View Mark Smith's profile

Mark Smith

509 posts in 2067 days

#9 posted 12-11-2012 12:38 AM

How about cutting a square grove along the miter and then inlaying a darker piece of wood? You could cut the inlay channel with your table saw or router table using some type of jig. It will add some highlight to your frame too.

View Mike Gager's profile

Mike Gager

665 posts in 3295 days

#10 posted 12-11-2012 12:45 AM

put a couple drops of glue on the joint and hit it with a sander. the sawdust from the sander will mix with the glue and fill the gap

View Rick  Dennington's profile (online now)

Rick Dennington

5912 posts in 3222 days

#11 posted 12-11-2012 02:29 AM

Just remember to always do a dry-fit before assembly…That way you’ll know….

-- " At my age, happy hour is a crap and a nap".....

View runswithscissors's profile


2768 posts in 2053 days

#12 posted 12-11-2012 09:20 AM

If you want to try sawing the joint apart, get a little razor saw (for want of a better name). These are extremely thin, and can have 20 or more very fine teeth per inch. You would lose very little wood that way. You might even find the saw would fit into the existing gap so marring the wood wouldn’t be a problem. My local hardware store has them—but then they have everything (Hardware Sales in Bellingham). You can probably get one off Rockler if you can’t find one locally. Oh, hobby shops are a good place to look, too. I have 3 or 4 of them, and use them quite often, sometimes in a situation much like you have.

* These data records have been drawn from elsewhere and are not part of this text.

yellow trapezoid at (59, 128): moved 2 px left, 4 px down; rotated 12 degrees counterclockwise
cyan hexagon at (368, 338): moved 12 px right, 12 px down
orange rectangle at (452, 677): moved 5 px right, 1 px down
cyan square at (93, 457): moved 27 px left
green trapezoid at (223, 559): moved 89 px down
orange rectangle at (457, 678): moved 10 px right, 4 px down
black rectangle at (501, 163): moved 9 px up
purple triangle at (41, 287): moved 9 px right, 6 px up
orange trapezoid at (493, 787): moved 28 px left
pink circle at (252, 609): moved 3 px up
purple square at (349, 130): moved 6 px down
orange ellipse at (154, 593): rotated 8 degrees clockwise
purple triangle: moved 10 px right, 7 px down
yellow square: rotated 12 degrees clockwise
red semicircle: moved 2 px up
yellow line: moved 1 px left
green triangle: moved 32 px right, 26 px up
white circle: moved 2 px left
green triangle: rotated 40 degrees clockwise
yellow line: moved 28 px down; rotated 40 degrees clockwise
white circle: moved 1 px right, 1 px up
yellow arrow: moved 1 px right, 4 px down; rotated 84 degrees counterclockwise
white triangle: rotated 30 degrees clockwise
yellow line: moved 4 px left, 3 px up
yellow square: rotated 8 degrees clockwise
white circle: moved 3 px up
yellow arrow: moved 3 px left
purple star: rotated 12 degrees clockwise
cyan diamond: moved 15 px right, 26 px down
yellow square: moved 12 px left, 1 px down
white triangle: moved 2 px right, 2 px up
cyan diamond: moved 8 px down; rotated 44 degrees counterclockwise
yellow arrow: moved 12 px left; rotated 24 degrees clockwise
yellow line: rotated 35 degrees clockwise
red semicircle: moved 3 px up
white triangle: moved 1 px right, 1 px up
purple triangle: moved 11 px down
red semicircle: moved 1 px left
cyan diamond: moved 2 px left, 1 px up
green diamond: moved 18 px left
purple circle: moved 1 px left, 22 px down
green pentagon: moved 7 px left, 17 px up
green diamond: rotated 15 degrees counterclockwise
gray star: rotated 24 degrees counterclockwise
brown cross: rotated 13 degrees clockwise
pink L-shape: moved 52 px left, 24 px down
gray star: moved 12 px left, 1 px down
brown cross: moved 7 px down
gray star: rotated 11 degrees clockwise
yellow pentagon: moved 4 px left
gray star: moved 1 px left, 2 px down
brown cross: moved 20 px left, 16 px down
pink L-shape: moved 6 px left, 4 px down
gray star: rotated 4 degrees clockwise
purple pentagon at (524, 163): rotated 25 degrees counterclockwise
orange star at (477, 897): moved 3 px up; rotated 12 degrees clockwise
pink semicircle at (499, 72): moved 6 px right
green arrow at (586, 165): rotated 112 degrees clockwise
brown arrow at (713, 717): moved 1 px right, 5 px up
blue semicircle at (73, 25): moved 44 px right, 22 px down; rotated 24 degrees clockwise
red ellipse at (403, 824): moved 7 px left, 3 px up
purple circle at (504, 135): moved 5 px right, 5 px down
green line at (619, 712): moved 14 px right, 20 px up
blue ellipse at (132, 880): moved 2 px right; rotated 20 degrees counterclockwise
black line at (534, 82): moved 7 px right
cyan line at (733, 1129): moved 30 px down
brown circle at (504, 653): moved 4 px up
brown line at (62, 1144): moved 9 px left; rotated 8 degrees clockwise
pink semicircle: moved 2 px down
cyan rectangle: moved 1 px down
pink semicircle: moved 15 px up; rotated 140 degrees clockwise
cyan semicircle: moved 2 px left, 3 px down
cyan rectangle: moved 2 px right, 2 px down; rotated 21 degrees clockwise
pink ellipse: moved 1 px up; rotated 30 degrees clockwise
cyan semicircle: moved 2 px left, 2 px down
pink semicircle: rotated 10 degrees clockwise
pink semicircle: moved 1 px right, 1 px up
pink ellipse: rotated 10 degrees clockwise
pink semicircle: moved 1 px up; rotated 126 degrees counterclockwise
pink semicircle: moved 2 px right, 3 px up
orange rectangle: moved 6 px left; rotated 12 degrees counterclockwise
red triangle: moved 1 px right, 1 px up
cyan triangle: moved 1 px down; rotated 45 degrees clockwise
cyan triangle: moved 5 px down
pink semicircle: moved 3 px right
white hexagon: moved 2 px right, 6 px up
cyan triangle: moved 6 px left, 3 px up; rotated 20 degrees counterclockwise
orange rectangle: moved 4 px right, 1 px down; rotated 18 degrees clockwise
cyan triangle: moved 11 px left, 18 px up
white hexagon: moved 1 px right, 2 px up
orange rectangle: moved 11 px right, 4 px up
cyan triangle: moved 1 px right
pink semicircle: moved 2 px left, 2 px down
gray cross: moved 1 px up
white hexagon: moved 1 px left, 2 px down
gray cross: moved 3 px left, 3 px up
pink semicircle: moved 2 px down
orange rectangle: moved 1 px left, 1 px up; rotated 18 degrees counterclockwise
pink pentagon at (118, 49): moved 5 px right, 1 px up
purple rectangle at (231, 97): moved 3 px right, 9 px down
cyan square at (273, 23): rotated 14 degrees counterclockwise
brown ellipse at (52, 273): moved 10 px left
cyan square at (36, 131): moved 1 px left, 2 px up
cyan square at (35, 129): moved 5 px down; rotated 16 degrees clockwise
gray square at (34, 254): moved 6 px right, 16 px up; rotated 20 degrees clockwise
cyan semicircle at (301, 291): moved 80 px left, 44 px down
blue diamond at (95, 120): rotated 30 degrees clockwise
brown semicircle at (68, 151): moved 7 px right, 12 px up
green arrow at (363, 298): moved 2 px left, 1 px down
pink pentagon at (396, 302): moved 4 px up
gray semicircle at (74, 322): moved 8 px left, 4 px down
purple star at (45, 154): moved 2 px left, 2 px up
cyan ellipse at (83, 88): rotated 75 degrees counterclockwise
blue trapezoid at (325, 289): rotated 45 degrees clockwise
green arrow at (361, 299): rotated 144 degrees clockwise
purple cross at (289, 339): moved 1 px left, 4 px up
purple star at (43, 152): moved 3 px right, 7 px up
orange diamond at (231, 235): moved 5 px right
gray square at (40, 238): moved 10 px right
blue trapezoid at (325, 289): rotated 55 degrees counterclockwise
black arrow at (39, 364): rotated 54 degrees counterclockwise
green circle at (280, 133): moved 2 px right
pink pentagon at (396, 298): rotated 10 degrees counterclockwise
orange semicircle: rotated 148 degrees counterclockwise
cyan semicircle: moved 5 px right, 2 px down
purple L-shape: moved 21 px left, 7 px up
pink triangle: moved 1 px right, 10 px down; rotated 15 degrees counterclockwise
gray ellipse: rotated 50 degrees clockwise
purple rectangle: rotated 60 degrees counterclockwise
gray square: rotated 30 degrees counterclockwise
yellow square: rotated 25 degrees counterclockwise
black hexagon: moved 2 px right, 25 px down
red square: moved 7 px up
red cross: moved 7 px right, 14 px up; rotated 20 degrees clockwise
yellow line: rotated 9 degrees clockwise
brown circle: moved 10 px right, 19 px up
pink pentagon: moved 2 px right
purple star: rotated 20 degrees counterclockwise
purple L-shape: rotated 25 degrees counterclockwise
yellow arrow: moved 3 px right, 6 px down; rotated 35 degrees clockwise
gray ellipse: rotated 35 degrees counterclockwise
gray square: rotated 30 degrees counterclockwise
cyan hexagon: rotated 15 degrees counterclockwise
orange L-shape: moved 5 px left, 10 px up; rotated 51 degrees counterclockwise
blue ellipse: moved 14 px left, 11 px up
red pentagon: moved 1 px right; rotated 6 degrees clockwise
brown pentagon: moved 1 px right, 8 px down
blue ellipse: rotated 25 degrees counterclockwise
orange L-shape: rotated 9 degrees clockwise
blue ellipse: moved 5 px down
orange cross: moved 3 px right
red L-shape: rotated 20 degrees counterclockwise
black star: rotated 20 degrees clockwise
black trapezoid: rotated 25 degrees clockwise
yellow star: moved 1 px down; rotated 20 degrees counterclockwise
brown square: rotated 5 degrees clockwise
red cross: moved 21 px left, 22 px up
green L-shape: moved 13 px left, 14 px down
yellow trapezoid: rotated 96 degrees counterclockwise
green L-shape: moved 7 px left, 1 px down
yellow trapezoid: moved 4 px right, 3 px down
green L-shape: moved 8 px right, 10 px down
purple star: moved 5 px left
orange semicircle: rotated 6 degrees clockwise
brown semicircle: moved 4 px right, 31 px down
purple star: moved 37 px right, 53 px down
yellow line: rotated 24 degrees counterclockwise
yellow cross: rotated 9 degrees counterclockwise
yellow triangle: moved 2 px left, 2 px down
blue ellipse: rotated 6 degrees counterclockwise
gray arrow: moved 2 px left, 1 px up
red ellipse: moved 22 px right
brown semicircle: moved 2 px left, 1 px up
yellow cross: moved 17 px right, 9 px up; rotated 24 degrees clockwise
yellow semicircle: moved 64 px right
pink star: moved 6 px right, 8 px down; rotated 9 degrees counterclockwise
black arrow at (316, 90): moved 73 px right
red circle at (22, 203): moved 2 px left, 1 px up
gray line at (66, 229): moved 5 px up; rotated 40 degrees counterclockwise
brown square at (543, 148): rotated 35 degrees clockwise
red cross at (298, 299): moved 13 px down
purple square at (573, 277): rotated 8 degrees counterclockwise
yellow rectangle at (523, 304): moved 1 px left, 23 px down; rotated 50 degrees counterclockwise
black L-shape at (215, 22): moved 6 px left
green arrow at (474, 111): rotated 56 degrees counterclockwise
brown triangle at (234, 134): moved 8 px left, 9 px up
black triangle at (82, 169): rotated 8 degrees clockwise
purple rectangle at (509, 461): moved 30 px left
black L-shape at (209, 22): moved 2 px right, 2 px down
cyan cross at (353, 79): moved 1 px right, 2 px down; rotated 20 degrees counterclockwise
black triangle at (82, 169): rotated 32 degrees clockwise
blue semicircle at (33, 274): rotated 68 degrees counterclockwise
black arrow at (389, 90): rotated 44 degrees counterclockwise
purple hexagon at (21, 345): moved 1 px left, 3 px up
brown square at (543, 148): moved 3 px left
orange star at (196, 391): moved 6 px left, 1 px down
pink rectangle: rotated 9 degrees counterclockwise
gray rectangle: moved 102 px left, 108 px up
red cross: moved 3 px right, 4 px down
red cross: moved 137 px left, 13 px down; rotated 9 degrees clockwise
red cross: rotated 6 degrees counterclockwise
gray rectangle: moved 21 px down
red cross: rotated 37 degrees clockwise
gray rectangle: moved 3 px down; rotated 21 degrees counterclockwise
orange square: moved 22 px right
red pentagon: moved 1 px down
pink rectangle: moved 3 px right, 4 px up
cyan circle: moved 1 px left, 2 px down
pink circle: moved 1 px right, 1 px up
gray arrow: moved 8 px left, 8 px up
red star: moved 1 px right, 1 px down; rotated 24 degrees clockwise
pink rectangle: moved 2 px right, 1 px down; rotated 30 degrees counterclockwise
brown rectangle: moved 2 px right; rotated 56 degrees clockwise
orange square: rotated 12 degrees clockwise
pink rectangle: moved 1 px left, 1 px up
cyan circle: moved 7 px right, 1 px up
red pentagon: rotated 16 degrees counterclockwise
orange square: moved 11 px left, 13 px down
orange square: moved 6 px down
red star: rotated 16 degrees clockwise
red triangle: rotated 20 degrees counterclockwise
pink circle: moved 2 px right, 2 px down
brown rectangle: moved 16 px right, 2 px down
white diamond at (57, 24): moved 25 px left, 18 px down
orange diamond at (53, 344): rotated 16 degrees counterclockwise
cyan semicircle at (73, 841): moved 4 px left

-- I admit to being an adrenaline junky; fortunately, I'm very easily frightened

View Darkeyce's profile


26 posts in 2072 days

#13 posted 12-12-2012 04:28 PM

Once again i appreciate all the suggestions. So this is what transpired next….
I thought i was going to fill the gaps…I started that process but when looking at the expected results it wasn’t up to par. so i went with recutting the joints. I have a small Japanese pull sat tht fit the gaps perfectly and i might have given up a 1/16 once the cuts were done.

I reset my table saw to a little over 90 degrees so to address any top gap and using a sanding wheel i took a little of to smooth the new mitres. In a fit of efficiency (insert sarcasm), and haste, I pushed the inevitable accumulation of scraps and squares and clamps to the side and hastily reglued the joints.

The next morning i realized i had glued the wrong pieces together…on the up side, the joints looked good.

So i cut them apart again [giving up another 1/16” :( ], spent a few minutes and cleaned up my work space and went to bend.

As i said to my wife, if it was easy it wouldn’t be any fun!
The saga (and education) continues.

anded the ends to

View waho6o9's profile


8207 posts in 2604 days

#14 posted 12-12-2012 04:40 PM

Welcome to the learning curve, and a belated welcome to LumberJocks.

Maybe practice on some scrap first until you’re satisfied with all
4 miters.

Assuming you used a table saw, a miter sled may come in handy., from LJer, Kent Shepherd

View jumbojack's profile


1677 posts in 2652 days

#15 posted 12-12-2012 05:46 PM

As Waho609 stated the miter sled IS THE WAY TO GO! If you take your time to build this correctly, perfect miters are a snap. The only thing you have to remember is to cut mating pieces on opposite sides of the jig. You may also want to look into a flat gluing station. My bench is not perfect so I slap down a piece of 3/4 MDF with rails on two sides that are 90 degrees. I push my frame pieces into the corner giving me at least one known 90. The rest simply fall into place.